[Stored data]
^^^^^^^^

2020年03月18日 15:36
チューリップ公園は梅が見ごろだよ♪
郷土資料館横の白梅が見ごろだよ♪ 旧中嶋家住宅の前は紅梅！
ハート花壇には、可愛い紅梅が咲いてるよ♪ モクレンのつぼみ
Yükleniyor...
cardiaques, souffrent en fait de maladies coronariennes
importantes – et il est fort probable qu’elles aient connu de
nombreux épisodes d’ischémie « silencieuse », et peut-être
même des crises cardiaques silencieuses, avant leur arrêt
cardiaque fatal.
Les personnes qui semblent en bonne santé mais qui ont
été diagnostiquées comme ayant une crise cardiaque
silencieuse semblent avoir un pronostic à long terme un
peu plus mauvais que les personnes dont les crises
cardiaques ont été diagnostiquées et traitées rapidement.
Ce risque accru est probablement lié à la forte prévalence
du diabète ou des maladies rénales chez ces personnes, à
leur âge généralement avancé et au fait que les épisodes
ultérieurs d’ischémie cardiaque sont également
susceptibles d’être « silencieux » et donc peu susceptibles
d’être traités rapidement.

^^^^^^^^

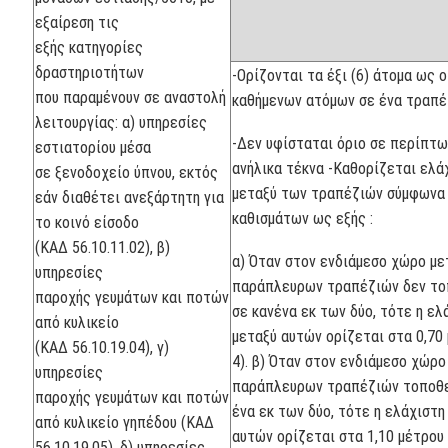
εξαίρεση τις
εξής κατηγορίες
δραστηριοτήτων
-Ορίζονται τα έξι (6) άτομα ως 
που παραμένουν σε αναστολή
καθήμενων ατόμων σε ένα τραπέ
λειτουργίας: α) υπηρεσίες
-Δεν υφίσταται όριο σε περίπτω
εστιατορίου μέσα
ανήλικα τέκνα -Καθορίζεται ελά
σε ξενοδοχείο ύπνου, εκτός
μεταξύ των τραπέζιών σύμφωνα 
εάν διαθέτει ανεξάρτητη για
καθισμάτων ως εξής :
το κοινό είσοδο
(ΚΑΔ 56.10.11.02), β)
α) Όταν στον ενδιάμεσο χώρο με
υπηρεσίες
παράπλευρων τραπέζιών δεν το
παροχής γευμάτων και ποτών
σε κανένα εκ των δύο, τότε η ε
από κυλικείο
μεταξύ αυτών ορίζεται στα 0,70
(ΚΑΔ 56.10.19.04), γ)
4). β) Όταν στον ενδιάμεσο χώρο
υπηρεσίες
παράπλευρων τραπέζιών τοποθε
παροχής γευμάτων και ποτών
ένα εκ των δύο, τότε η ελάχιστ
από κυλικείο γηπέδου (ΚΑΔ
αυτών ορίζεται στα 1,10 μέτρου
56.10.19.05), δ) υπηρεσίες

^^^^^^^^

Exercise prompt: Please return the lines above that run from the line containing "εξαίρεση τις" to the line containing "56.10.19.05), δ) υπηρεσίες", inclusive, exactly and with no other lines.

Result of this task:
εξαίρεση τις
εξής κατηγορίες
δραστηριοτήτων
-Ορίζονται τα έξι (6) άτομα ως 
που παραμένουν σε αναστολή
καθήμενων ατόμων σε ένα τραπέ
λειτουργίας: α) υπηρεσίες
-Δεν υφίσταται όριο σε περίπτω
εστιατορίου μέσα
ανήλικα τέκνα -Καθορίζεται ελά
σε ξενοδοχείο ύπνου, εκτός
μεταξύ των τραπέζιών σύμφωνα 
εάν διαθέτει ανεξάρτητη για
καθισμάτων ως εξής :
το κοινό είσοδο
(ΚΑΔ 56.10.11.02), β)
α) Όταν στον ενδιάμεσο χώρο με
υπηρεσίες
παράπλευρων τραπέζιών δεν το
παροχής γευμάτων και ποτών
σε κανένα εκ των δύο, τότε η ε
από κυλικείο
μεταξύ αυτών ορίζεται στα 0,70
(ΚΑΔ 56.10.19.04), γ)
4). β) Όταν στον ενδιάμεσο χώρο
υπηρεσίες
παράπλευρων τραπέζιών τοποθε
παροχής γευμάτων και ποτών
ένα εκ των δύο, τότε η ελάχιστ
από κυλικείο γηπέδου (ΚΑΔ
αυτών ορίζεται στα 1,10 μέτρου
56.10.19.05), δ) υπηρεσίες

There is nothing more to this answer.